The fact that we can change our type signature this easily means that our choose definition is not as type-specific as we're forcing it to be. In fact, we can make it more abstract:

choose :: Integral a => a -> a -> a

This is possible because our definition uses three functions internally: (-), (*), and div. The first two are defined in the Num typeclass, while the third is defined in the Integral typeclass -- which is itself defined in terms of Num. Thus Integral is the least specific constraint we have to put on this function; any Integral can work as input.

Now, telling GHC to use a specific Integral instance is as simply as providing a type annotation. Doing so in GHCI shows us the difference between the overflowing Int and the infinite-precision Integer:

> 100 `choose` 48 :: Integer
93206558875049876949581681100
> 100 `choose` 48 :: Int
-9982283485397623

We need to make a list of all the values of n choose k for each n between 1 and 100 inclusive, and for each k between 1 and n inclusive.
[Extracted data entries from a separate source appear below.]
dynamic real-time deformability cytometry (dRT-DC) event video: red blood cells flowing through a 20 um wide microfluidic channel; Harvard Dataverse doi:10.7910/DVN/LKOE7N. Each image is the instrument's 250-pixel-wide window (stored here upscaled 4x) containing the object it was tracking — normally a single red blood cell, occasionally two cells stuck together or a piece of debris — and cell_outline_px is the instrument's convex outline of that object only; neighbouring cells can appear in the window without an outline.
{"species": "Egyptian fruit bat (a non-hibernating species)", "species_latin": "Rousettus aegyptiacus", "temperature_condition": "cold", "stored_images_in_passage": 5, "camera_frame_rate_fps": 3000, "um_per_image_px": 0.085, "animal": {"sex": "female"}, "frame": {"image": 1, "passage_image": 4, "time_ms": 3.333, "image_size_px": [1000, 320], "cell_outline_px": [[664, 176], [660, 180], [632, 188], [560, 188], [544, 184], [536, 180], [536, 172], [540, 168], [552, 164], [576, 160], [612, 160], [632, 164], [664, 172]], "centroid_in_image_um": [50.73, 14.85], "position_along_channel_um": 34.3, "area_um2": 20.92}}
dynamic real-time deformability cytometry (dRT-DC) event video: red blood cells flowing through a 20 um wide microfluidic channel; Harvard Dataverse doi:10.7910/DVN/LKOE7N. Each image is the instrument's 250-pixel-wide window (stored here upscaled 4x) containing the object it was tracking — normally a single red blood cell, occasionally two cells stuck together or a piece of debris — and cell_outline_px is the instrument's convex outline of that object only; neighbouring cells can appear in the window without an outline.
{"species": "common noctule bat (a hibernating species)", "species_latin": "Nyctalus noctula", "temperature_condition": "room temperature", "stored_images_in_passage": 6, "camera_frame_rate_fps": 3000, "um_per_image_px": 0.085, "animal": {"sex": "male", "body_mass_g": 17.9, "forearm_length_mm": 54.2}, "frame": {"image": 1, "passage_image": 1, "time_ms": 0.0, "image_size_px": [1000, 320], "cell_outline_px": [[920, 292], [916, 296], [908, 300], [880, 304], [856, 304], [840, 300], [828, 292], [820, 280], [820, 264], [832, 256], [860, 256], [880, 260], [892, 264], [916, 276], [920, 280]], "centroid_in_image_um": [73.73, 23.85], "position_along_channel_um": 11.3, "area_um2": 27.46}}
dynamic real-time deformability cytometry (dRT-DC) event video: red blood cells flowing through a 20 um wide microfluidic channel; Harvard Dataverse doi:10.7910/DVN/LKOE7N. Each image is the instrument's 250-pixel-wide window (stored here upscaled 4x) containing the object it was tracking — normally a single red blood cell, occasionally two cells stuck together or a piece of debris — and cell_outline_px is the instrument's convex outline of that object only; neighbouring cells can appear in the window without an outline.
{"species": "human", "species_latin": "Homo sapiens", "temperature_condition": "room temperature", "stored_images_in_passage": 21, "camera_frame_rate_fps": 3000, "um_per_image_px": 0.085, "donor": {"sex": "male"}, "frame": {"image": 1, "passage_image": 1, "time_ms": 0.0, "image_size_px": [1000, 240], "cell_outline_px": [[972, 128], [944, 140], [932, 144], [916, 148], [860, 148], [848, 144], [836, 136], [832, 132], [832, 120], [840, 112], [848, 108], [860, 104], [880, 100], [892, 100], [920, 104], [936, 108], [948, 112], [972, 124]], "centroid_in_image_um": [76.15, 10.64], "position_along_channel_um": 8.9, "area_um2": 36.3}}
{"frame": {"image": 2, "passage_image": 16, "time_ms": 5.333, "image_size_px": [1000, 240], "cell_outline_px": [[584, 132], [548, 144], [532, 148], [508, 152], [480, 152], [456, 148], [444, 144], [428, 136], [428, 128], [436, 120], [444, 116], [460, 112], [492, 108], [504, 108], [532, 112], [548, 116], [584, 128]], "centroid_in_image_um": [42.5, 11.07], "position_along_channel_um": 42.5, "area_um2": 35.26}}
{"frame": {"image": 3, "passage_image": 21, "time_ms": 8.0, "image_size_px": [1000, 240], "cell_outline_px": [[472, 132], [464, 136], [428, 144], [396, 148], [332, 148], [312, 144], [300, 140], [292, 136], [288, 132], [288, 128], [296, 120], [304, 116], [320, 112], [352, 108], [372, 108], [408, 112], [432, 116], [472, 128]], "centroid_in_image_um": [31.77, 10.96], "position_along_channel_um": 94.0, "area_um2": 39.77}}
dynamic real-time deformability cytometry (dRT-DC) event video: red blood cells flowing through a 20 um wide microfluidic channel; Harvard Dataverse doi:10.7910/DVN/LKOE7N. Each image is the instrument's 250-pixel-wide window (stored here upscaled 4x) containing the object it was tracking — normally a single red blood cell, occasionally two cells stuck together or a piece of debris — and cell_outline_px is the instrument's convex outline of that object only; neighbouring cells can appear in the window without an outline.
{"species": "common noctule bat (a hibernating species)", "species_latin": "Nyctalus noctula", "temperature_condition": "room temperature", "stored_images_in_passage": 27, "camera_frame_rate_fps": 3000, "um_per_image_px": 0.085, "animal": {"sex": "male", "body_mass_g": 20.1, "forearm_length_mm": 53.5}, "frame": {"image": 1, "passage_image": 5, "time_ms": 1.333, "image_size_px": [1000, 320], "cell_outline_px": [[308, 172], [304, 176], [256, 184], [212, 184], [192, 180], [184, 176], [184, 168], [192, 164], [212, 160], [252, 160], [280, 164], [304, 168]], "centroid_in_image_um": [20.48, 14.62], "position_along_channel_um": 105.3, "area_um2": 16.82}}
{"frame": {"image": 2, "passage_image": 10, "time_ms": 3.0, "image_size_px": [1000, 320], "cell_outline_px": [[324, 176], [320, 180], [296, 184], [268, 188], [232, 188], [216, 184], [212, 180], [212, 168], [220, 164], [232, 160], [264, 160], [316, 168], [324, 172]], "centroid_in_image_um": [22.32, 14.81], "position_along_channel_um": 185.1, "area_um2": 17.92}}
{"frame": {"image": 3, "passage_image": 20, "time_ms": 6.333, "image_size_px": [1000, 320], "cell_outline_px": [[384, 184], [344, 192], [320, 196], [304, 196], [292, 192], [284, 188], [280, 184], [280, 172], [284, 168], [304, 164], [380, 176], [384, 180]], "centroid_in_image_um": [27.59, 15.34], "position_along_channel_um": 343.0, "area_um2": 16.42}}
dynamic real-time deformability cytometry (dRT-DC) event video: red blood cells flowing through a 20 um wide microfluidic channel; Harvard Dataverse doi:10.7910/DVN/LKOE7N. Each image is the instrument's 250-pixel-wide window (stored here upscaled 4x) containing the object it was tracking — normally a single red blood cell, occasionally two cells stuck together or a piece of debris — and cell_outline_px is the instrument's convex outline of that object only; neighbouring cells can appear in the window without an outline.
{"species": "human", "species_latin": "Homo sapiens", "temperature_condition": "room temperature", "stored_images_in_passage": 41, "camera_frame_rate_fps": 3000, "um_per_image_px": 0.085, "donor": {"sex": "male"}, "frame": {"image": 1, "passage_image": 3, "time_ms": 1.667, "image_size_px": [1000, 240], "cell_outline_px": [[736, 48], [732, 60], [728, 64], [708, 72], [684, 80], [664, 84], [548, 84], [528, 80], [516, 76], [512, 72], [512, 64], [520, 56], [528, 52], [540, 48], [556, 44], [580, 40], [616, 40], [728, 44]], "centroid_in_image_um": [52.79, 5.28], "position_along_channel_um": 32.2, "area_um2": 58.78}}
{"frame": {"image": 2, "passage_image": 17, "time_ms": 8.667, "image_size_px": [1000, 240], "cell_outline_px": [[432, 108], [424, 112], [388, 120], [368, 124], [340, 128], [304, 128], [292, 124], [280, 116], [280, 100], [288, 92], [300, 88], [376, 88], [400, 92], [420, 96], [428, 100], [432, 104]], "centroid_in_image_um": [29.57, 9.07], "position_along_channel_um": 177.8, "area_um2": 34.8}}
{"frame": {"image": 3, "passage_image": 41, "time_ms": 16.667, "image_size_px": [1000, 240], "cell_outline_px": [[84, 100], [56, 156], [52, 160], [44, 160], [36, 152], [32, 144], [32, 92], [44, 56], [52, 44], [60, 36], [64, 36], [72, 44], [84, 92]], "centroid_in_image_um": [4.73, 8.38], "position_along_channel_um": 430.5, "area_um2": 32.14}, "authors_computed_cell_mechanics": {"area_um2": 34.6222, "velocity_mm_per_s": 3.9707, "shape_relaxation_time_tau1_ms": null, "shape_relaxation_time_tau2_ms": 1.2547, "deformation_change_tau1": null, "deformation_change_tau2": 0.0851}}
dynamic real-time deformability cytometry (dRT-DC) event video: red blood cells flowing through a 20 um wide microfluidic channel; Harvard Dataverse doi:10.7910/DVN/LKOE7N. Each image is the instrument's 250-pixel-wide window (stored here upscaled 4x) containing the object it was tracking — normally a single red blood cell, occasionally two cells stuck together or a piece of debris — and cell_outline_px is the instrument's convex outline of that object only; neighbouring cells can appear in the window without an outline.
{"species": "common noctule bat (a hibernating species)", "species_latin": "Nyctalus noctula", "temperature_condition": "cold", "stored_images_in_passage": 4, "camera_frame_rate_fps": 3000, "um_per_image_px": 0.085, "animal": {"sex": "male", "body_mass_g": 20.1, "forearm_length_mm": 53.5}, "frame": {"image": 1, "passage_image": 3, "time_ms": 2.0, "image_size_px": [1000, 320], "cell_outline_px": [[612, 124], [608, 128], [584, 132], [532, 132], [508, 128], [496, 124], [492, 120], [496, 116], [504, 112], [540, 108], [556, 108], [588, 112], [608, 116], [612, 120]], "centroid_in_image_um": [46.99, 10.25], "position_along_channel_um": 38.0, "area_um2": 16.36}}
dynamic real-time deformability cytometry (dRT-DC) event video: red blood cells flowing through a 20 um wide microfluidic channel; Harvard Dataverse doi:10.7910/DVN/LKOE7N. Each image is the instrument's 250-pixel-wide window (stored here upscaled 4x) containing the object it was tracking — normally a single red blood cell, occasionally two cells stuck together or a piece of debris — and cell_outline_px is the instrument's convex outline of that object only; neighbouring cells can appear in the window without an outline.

We can define a function that will give us all values for k in terms of some input n:

choices :: Integral a => a -> [a]
choices n = map (choose n) [1..n]

...and then map that function over all the values of n. This will give us a list of lists, but for our purposes it would be best to have a flat list. Thus, we can use concatMap.

values :: Integral a => [a]
values = concatMap choices [1..100]

We're not defining a function here, just a bare list of Integrals. We can filter the list by the predicate given in the problem, and find the length of the filtered list.

solution :: Int
solution = length $ filter (>1000000) values

This is all well and good, but GHC will give us a warning if we compile this definition. It warns that it's defaulting to Integer as the instance for the values in values. That's fine for our purposes, since we wanted the precision of Integers, but I hate having to deal with the warning (especially since it shows up in ghc-mod, my linter.)

To avoid it, we can inline a type annotation for our use of values.

solution = length $ filter (>1000000) (values :: [Integer])

However, its a little cleaner, and a lot more sensible, to put this annotation in the type signature for values itself. It doesn't make that much sense to have values be polymorphic, especially since we know that most instances of Integral are going to give us overflowing, nonsense results.

Lastly, we can note that concatMap is the definition for >>= in the list monad. So if we want to look a bit fancier, we can rewrite values as

values = [1..100] >>= choices

Using >>= makes it a little less obvious what's going on, though experienced Haskellers will be able to tell that we're feeding all of the members of the list through choices, one after the other, and flattening the result. However, I prefer the more explicit version, where we use concatMap directly.